Essa curiosidade nos leva de volta a uma questão maior: quem é a mulher que recorre à IA em busca de apoio emocional? Alguém já emocionalmente inteligente, procurando um espelho neutro? Ou alguém usando o bot como um primeiro passo para se compreender melhor? Whitby teme que até mesmo o uso bem-intencionado possa confundir essa linha divisória. "Estamos realizando o experimento", diz ele. A tecnologia está evoluindo mais rápido do que nossa compreensão de seus efeitos emocionais a longo prazo e, no momento, estamos nos baseando mais no instinto do que em evidências. Vallor vê isso como parte de uma obsessão geracional pela facilidade: "A cultura tecnológica atual fetichiza a eficiência, a velocidade, a otimização: o ideal de uma vida sem atritos. Mas por quê? Para quê? Por que você está correndo para o túmulo sem sentir nada, sem esforço, sem luta ao longo do caminho? [É] como estar morto, mas ainda pagar impostos."
Não estamos apaixonados pelos nossos bots. Não de verdade. Mas, cada vez mais, dependemos deles para nos ajudar a sobreviver às partes do amor e da vida que não sabemos nomear. Há um poder silencioso nisso, e também um preço a pagar. Porque clareza sem atrito é sedutora. Parece compreensão. Mas, às vezes, é apenas uma versão mais suave dos nossos próprios preconceitos, reproduzida por uma voz que nunca hesita, nunca questiona, nunca pede nada em troca. É apoio emocional sem risco. Compreensão sem vulnerabilidade. Conforto sem conexão.
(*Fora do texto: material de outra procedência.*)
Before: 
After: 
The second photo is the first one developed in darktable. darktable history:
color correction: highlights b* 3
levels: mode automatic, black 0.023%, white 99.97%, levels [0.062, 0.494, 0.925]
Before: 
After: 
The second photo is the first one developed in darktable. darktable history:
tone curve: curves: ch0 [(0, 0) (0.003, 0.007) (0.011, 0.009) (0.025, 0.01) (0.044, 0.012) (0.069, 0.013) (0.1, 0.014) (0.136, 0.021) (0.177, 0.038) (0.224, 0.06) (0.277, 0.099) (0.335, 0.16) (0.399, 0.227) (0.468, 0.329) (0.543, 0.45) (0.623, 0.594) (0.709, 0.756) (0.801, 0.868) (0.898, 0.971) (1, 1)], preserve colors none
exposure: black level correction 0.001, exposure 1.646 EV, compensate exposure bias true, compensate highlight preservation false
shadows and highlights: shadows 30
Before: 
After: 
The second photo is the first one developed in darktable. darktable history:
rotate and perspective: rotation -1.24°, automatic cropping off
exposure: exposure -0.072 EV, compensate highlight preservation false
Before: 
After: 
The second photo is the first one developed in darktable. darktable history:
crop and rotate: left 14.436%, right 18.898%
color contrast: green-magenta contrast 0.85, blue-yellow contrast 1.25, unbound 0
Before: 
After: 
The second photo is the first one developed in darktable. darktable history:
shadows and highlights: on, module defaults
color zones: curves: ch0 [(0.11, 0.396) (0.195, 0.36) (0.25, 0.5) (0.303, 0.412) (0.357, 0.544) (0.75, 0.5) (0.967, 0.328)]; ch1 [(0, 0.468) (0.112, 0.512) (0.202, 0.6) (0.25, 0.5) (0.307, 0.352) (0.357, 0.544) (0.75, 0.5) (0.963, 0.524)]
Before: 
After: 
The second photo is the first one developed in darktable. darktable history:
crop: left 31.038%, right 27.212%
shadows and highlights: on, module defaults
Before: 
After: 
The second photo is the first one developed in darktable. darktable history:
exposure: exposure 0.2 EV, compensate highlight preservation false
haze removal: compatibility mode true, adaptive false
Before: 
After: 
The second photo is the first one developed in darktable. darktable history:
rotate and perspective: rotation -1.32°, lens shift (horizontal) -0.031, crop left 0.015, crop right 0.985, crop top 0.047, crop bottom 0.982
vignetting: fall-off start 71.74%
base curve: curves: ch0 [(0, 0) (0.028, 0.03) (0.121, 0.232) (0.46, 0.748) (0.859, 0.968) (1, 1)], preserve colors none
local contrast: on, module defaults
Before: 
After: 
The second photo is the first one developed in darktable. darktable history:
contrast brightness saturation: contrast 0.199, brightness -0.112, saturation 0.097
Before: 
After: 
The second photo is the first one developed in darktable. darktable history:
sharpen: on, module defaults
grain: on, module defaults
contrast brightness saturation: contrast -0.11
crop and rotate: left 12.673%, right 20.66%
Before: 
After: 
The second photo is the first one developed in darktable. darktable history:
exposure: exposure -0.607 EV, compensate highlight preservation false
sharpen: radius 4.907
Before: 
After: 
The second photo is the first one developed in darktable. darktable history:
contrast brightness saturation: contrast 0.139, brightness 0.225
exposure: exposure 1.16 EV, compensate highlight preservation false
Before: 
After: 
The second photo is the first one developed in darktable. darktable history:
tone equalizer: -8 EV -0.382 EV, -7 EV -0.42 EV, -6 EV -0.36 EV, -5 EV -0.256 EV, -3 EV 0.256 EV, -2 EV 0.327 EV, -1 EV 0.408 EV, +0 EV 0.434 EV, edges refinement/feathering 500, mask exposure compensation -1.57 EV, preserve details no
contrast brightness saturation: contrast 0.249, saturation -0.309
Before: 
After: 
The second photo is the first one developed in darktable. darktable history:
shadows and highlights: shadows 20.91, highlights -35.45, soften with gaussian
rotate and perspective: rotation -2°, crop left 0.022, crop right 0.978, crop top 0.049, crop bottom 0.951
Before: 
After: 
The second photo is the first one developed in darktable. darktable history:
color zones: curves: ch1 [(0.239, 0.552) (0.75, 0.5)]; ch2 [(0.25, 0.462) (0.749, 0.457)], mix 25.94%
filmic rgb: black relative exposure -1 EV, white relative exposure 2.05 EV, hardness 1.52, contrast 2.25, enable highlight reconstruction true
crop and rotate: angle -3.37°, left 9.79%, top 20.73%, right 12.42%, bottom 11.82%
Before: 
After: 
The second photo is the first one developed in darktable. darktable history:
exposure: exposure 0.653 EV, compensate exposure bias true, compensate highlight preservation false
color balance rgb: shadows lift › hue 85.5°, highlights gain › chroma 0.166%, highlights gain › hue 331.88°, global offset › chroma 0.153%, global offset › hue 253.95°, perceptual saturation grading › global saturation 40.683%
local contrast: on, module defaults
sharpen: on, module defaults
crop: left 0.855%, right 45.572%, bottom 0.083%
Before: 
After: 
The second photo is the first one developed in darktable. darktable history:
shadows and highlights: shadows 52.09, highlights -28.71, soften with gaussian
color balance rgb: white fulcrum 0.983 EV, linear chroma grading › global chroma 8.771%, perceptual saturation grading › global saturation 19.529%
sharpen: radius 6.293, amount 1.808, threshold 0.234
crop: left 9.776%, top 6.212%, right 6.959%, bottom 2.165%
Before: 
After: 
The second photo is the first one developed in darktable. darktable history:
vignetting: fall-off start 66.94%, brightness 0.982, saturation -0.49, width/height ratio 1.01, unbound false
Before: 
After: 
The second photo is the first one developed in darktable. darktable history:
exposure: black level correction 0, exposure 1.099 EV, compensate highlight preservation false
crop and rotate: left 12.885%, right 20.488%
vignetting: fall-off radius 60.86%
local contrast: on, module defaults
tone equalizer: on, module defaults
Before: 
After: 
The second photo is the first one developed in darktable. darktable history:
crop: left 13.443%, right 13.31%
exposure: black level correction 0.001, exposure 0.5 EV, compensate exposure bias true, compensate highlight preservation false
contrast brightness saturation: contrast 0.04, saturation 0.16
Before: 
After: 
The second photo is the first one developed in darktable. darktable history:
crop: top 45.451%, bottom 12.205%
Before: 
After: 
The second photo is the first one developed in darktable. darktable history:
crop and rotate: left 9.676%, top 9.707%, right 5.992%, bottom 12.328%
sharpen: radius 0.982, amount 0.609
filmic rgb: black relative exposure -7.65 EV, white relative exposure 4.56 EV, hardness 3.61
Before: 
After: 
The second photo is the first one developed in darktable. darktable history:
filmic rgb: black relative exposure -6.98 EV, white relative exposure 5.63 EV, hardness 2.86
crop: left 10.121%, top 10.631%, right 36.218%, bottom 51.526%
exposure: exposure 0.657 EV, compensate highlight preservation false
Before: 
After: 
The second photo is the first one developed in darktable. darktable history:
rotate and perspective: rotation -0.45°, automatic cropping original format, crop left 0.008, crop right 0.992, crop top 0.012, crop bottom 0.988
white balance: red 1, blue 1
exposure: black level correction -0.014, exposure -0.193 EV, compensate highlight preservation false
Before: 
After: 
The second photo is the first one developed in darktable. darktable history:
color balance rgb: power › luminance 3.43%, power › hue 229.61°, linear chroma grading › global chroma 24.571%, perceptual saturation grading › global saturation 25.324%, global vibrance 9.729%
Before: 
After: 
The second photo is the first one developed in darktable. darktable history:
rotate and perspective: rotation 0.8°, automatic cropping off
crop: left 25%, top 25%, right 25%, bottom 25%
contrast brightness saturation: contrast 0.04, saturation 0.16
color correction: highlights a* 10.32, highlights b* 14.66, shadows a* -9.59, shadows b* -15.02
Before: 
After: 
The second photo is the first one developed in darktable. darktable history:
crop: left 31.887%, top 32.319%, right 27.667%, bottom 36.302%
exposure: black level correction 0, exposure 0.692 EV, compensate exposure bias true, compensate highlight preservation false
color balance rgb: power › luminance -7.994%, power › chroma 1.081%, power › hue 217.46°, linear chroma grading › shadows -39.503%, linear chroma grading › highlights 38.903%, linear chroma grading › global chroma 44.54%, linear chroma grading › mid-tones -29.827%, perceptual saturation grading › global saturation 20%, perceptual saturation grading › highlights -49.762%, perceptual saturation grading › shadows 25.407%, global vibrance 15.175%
Talvez isso seja apenas mais um tipo de autoajuda. Ou talvez seja o início de uma mudança silenciosa na forma como aprendemos a sentir, com o software como nosso segundo cérebro, nosso terapeuta de apoio, nosso amigo digital que nunca nos deixa no vácuo. Não há resposta fácil. Apenas um novo tipo de conversa. Uma conversa que estamos tendo com as máquinas e, talvez, por extensão, conosco mesmos.